→ **Job item**:
Quote the records exactly, starting at the first line and stopping after the line with "- **Phase 11**: 다중 거래소 연동 (Bybit, OKX)"; skip the pictures.

[Data records]
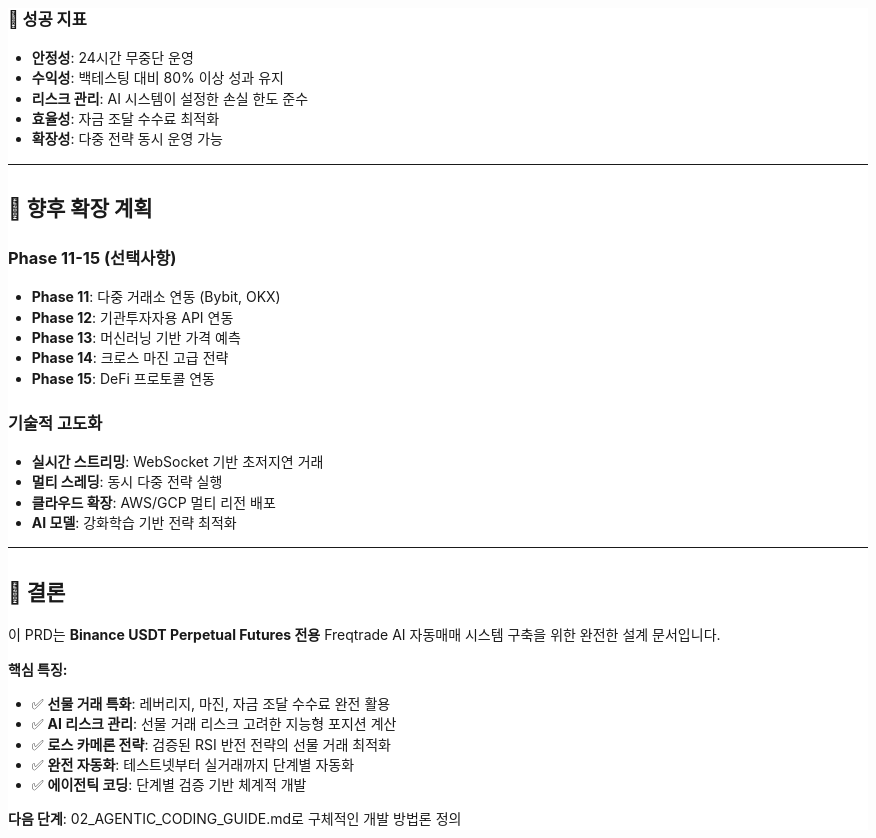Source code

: ### 🎯 성공 지표
- **안정성**: 24시간 무중단 운영
- **수익성**: 백테스팅 대비 80% 이상 성과 유지
- **리스크 관리**: AI 시스템이 설정한 손실 한도 준수
- **효율성**: 자금 조달 수수료 최적화
- **확장성**: 다중 전략 동시 운영 가능

---

## 🔮 향후 확장 계획

### Phase 11-15 (선택사항)
- **Phase 11**: 다중 거래소 연동 (Bybit, OKX)
- **Phase 12**: 기관투자자용 API 연동
- **Phase 13**: 머신러닝 기반 가격 예측
- **Phase 14**: 크로스 마진 고급 전략
- **Phase 15**: DeFi 프로토콜 연동

### 기술적 고도화
- **실시간 스트리밍**: WebSocket 기반 초저지연 거래
- **멀티 스레딩**: 동시 다중 전략 실행
- **클라우드 확장**: AWS/GCP 멀티 리전 배포
- **AI 모델**: 강화학습 기반 전략 최적화

---

## 🎉 결론

이 PRD는 **Binance USDT Perpetual Futures 전용** Freqtrade AI 자동매매 시스템 구축을 위한 완전한 설계 문서입니다.

**핵심 특징:**
- ✅ **선물 거래 특화**: 레버리지, 마진, 자금 조달 수수료 완전 활용
- ✅ **AI 리스크 관리**: 선물 거래 리스크 고려한 지능형 포지션 계산
- ✅ **로스 카메론 전략**: 검증된 RSI 반전 전략의 선물 거래 최적화
- ✅ **완전 자동화**: 테스트넷부터 실거래까지 단계별 자동화
- ✅ **에이전틱 코딩**: 단계별 검증 기반 체계적 개발

**다음 단계**: 02_AGENTIC_CODING_GUIDE.md로 구체적인 개발 방법론 정의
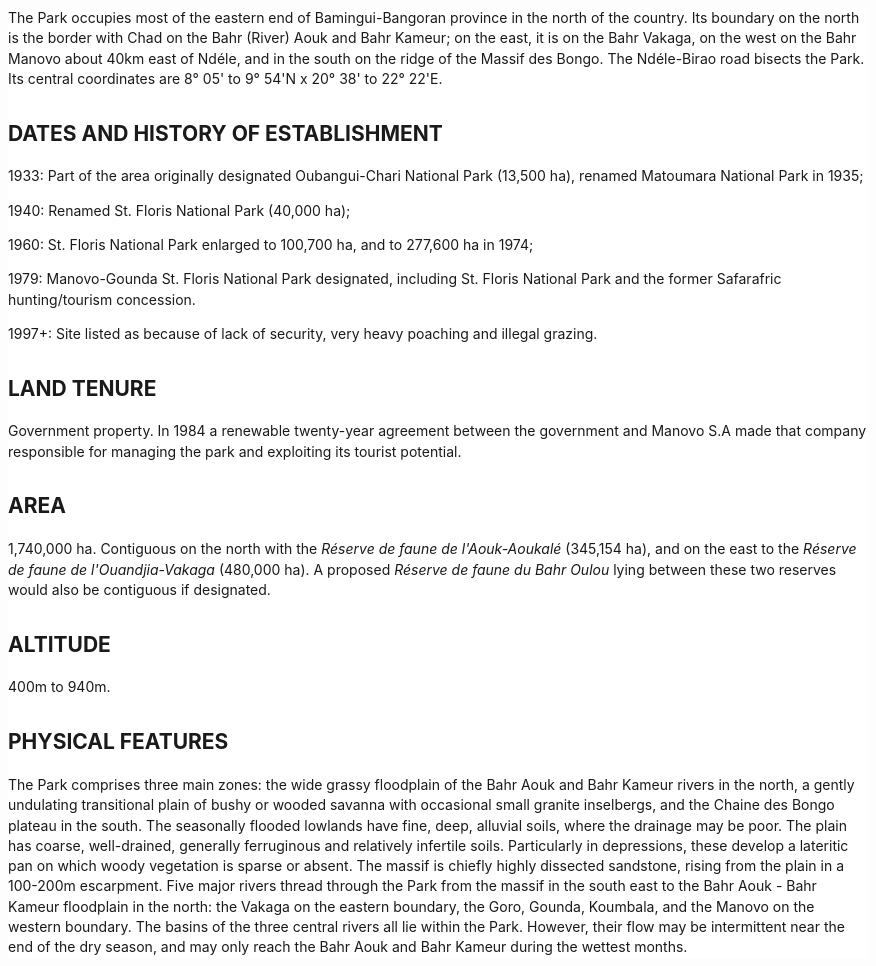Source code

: The Park occupies most of the eastern end of Bamingui-Bangoran province
in the north of the country. Its boundary on the north is the border
with Chad on the Bahr (River) Aouk and Bahr Kameur; on the east, it is
on the Bahr Vakaga, on the west on the Bahr Manovo about 40km east of
Ndéle, and in the south on the ridge of the Massif des Bongo. The
Ndéle-Birao road bisects the Park. Its central coordinates are 8° 05' to
9° 54'N x 20° 38' to 22° 22'E.

DATES AND HISTORY OF ESTABLISHMENT
----------------------------------

1933: Part of the area originally designated Oubangui-Chari National
Park (13,500 ha), renamed Matoumara National Park in 1935;

1940: Renamed St. Floris National Park (40,000 ha);

1960: St. Floris National Park enlarged to 100,700 ha, and to 277,600 ha
in 1974;

1979: Manovo-Gounda St. Floris National Park designated, including St.
Floris National Park and the former Safarafric hunting/tourism
concession.

1997+: Site listed as because of lack of security, very heavy poaching
and illegal grazing.

LAND TENURE 
------------

Government property. In 1984 a renewable twenty-year agreement between
the government and Manovo S.A made that company responsible for managing
the park and exploiting its tourist potential.

AREA
----

1,740,000 ha. Contiguous on the north with the *Réserve de faune de
l'Aouk-Aoukalé* (345,154 ha), and on the east to the *Réserve de faune
de l'Ouandjia-Vakaga* (480,000 ha). A proposed *Réserve de faune du Bahr
Oulou* lying between these two reserves would also be contiguous if
designated.

ALTITUDE
--------

400m to 940m.

PHYSICAL FEATURES
-----------------

The Park comprises three main zones: the wide grassy floodplain of the
Bahr Aouk and Bahr Kameur rivers in the north, a gently undulating
transitional plain of bushy or wooded savanna with occasional small
granite inselbergs, and the Chaine des Bongo plateau in the south. The
seasonally flooded lowlands have fine, deep, alluvial soils, where the
drainage may be poor. The plain has coarse, well-drained, generally
ferruginous and relatively infertile soils. Particularly in depressions,
these develop a lateritic pan on which woody vegetation is sparse or
absent. The massif is chiefly highly dissected sandstone, rising from
the plain in a 100-200m escarpment. Five major rivers thread through the
Park from the massif in the south east to the Bahr Aouk - Bahr Kameur
floodplain in the north: the Vakaga on the eastern boundary, the Goro,
Gounda, Koumbala, and the Manovo on the western boundary. The basins of
the three central rivers all lie within the Park. However, their flow
may be intermittent near the end of the dry season, and may only reach
the Bahr Aouk and Bahr Kameur during the wettest months.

→ **Solution for this task**:
Source code

: ### 🎯 성공 지표
- **안정성**: 24시간 무중단 운영
- **수익성**: 백테스팅 대비 80% 이상 성과 유지
- **리스크 관리**: AI 시스템이 설정한 손실 한도 준수
- **효율성**: 자금 조달 수수료 최적화
- **확장성**: 다중 전략 동시 운영 가능

---

## 🔮 향후 확장 계획

### Phase 11-15 (선택사항)
- **Phase 11**: 다중 거래소 연동 (Bybit, OKX)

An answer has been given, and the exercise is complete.